TASK GOAL — Could you reproduce all of these records exactly?

EXTRACTED RECORDS —

----------

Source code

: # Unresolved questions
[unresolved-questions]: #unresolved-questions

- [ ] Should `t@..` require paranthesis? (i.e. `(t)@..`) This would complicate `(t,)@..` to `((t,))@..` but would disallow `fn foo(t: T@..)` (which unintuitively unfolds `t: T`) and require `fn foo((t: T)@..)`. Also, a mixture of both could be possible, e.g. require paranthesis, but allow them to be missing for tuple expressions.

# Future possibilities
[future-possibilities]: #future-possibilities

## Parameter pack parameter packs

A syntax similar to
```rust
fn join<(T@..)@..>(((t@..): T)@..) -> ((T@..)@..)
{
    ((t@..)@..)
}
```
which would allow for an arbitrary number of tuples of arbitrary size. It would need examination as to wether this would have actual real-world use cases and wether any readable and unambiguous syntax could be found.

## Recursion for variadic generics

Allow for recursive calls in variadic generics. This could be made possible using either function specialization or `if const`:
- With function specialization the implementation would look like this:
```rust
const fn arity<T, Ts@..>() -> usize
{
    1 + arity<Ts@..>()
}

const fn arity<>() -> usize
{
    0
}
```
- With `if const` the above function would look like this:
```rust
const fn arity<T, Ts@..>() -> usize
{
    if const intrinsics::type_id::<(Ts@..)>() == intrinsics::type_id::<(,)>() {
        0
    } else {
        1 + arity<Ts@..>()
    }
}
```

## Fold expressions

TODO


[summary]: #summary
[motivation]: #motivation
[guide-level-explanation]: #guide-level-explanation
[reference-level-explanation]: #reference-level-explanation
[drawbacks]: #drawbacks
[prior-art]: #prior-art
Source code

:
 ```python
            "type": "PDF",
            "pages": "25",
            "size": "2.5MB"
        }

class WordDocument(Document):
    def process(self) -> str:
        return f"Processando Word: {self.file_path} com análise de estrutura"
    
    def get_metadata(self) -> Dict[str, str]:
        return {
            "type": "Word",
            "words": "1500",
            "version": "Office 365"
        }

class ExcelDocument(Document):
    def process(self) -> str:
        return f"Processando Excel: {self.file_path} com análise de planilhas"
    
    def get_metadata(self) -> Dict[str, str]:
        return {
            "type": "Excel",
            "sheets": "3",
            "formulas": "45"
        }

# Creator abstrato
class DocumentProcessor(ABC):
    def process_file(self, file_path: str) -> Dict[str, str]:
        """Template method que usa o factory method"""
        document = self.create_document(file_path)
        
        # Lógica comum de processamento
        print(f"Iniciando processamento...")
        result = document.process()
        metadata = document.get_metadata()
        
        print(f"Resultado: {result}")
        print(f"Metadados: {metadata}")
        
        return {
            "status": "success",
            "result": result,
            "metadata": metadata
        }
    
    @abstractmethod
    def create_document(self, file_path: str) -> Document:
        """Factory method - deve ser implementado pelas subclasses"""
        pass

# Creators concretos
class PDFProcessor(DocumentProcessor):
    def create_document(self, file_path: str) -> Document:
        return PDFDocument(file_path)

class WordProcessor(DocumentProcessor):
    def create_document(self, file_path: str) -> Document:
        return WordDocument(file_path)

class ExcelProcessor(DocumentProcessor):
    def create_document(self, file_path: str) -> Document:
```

----------

TASK RESULT —
Source code

: # Unresolved questions
[unresolved-questions]: #unresolved-questions

- [ ] Should `t@..` require paranthesis? (i.e. `(t)@..`) This would complicate `(t,)@..` to `((t,))@..` but would disallow `fn foo(t: T@..)` (which unintuitively unfolds `t: T`) and require `fn foo((t: T)@..)`. Also, a mixture of both could be possible, e.g. require paranthesis, but allow them to be missing for tuple expressions.

# Future possibilities
[future-possibilities]: #future-possibilities

## Parameter pack parameter packs

A syntax similar to
```rust
fn join<(T@..)@..>(((t@..): T)@..) -> ((T@..)@..)
{
    ((t@..)@..)
}
```
which would allow for an arbitrary number of tuples of arbitrary size. It would need examination as to wether this would have actual real-world use cases and wether any readable and unambiguous syntax could be found.

## Recursion for variadic generics

Allow for recursive calls in variadic generics. This could be made possible using either function specialization or `if const`:
- With function specialization the implementation would look like this:
```rust
const fn arity<T, Ts@..>() -> usize
{
    1 + arity<Ts@..>()
}

const fn arity<>() -> usize
{
    0
}
```
- With `if const` the above function would look like this:
```rust
const fn arity<T, Ts@..>() -> usize
{
    if const intrinsics::type_id::<(Ts@..)>() == intrinsics::type_id::<(,)>() {
        0
    } else {
        1 + arity<Ts@..>()
    }
}
```

## Fold expressions

TODO


[summary]: #summary
[motivation]: #motivation
[guide-level-explanation]: #guide-level-explanation
[reference-level-explanation]: #reference-level-explanation
[drawbacks]: #drawbacks
[prior-art]: #prior-art
Source code

:
 ```python
            "type": "PDF",
            "pages": "25",
            "size": "2.5MB"
        }

class WordDocument(Document):
    def process(self) -> str:
        return f"Processando Word: {self.file_path} com análise de estrutura"
    
    def get_metadata(self) -> Dict[str, str]:
        return {
            "type": "Word",
            "words": "1500",
            "version": "Office 365"
        }

class ExcelDocument(Document):
    def process(self) -> str:
        return f"Processando Excel: {self.file_path} com análise de planilhas"
    
    def get_metadata(self) -> Dict[str, str]:
        return {
            "type": "Excel",
            "sheets": "3",
            "formulas": "45"
        }

# Creator abstrato
class DocumentProcessor(ABC):
    def process_file(self, file_path: str) -> Dict[str, str]:
        """Template method que usa o factory method"""
        document = self.create_document(file_path)
        
        # Lógica comum de processamento
        print(f"Iniciando processamento...")
        result = document.process()
        metadata = document.get_metadata()
        
        print(f"Resultado: {result}")
        print(f"Metadados: {metadata}")
        
        return {
            "status": "success",
            "result": result,
            "metadata": metadata
        }
    
    @abstractmethod
    def create_document(self, file_path: str) -> Document:
        """Factory method - deve ser implementado pelas subclasses"""
        pass

# Creators concretos
class PDFProcessor(DocumentProcessor):
    def create_document(self, file_path: str) -> Document:
        return PDFDocument(file_path)

class WordProcessor(DocumentProcessor):
    def create_document(self, file_path: str) -> Document:
        return WordDocument(file_path)

class ExcelProcessor(DocumentProcessor):
    def create_document(self, file_path: str) -> Document:
```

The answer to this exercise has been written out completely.